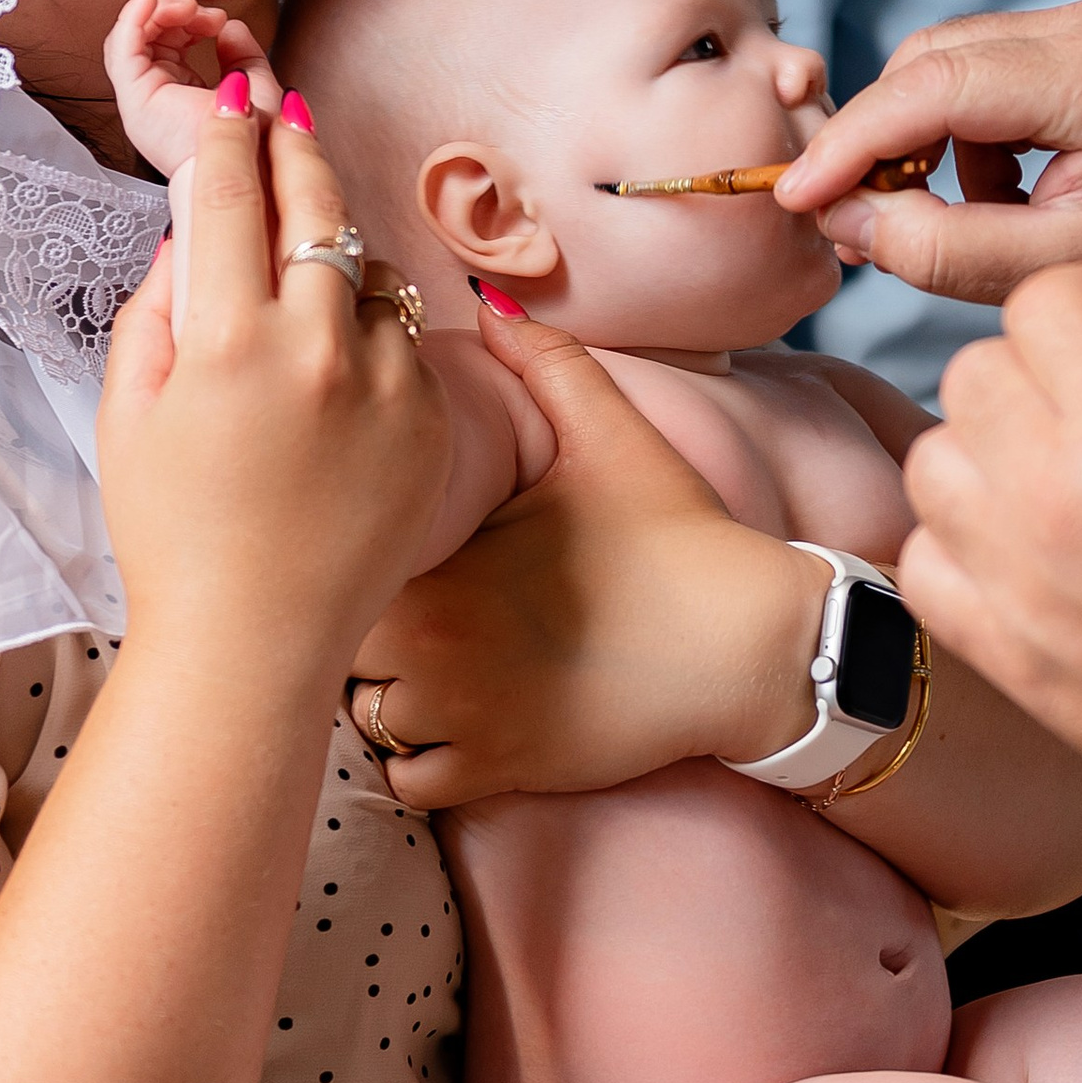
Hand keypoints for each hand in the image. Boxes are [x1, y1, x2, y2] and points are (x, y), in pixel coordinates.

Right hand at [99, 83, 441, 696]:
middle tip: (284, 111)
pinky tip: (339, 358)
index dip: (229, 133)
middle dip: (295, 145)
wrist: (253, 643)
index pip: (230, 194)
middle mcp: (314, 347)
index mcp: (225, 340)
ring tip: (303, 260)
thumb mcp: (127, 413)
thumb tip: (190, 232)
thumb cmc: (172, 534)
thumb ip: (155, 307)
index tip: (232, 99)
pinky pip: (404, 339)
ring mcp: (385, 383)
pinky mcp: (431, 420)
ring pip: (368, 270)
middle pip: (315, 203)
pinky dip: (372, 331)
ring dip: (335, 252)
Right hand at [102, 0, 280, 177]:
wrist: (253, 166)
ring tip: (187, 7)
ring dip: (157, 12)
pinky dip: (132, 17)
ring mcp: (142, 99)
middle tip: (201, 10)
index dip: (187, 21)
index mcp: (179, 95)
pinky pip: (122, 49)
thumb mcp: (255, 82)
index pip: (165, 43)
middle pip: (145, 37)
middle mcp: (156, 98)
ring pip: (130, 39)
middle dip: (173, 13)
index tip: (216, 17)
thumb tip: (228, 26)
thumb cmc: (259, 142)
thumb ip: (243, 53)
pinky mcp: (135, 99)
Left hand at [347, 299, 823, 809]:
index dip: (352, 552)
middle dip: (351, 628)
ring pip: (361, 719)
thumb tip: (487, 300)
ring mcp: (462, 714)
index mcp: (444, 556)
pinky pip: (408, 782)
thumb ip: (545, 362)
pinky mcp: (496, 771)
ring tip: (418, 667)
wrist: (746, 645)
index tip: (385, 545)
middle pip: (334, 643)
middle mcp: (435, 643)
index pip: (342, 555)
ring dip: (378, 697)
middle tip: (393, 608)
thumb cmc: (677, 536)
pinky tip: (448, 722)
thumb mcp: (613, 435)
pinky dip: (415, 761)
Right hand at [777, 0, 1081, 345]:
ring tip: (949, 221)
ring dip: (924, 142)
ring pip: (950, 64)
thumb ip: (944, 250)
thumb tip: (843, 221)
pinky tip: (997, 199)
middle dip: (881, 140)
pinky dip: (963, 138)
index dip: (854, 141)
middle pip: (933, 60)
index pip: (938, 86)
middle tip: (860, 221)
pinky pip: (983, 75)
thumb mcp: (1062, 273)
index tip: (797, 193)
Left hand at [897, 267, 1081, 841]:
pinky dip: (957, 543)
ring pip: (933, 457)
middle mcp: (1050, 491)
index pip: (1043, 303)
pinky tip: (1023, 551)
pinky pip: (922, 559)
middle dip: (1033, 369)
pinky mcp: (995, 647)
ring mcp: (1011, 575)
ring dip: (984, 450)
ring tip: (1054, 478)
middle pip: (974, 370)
**********
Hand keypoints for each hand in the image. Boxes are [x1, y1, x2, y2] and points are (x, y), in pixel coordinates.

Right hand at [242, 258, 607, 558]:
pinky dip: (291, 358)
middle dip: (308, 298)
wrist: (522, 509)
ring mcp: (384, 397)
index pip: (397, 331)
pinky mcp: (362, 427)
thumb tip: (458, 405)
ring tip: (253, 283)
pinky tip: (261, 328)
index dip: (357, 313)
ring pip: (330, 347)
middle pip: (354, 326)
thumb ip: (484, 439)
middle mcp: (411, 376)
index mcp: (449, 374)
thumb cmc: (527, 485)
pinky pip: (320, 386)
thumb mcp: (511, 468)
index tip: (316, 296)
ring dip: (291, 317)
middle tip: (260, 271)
**********
_Instructions to follow_. The exact lines of the material above starting at the one that contains "pinky dip: (372, 331)" and ending at the one that contains "pinky dip: (415, 761)" are what to retype; leave out everything else.

_Answer section_.
pinky dip: (372, 331)
ring dip: (335, 252)
Right hand at [102, 0, 280, 177]:
wrist: (253, 166)
ring tip: (187, 7)
ring dip: (157, 12)
pinky dip: (132, 17)
ring mcp: (142, 99)
middle tip: (201, 10)
index dip: (187, 21)
index mcp: (179, 95)
pinky pip: (122, 49)
thumb mcp: (255, 82)
index pip: (165, 43)
middle pip: (145, 37)
middle mcp: (156, 98)
ring pip: (130, 39)
middle dip: (173, 13)
index tip: (216, 17)
thumb tip: (228, 26)
thumb cmc: (259, 142)
thumb ip: (243, 53)
pinky mcp: (135, 99)
Left hand at [347, 299, 823, 809]:
index dip: (352, 552)
middle dip: (351, 628)
ring pip: (361, 719)
thumb tip: (487, 300)
ring mcp: (462, 714)
index mcp: (444, 556)
pinky pip: (408, 782)
thumb ip: (545, 362)
pinky mcp: (496, 771)
ring tip: (418, 667)
wrist: (746, 645)
index tip: (385, 545)
middle pip: (334, 643)
middle mcp: (435, 643)
index pip: (342, 555)
ring dip: (378, 697)
middle tip: (393, 608)
thumb cmc: (677, 536)
pinky tip: (448, 722)
thumb mcp: (613, 435)
pinky dip: (415, 761)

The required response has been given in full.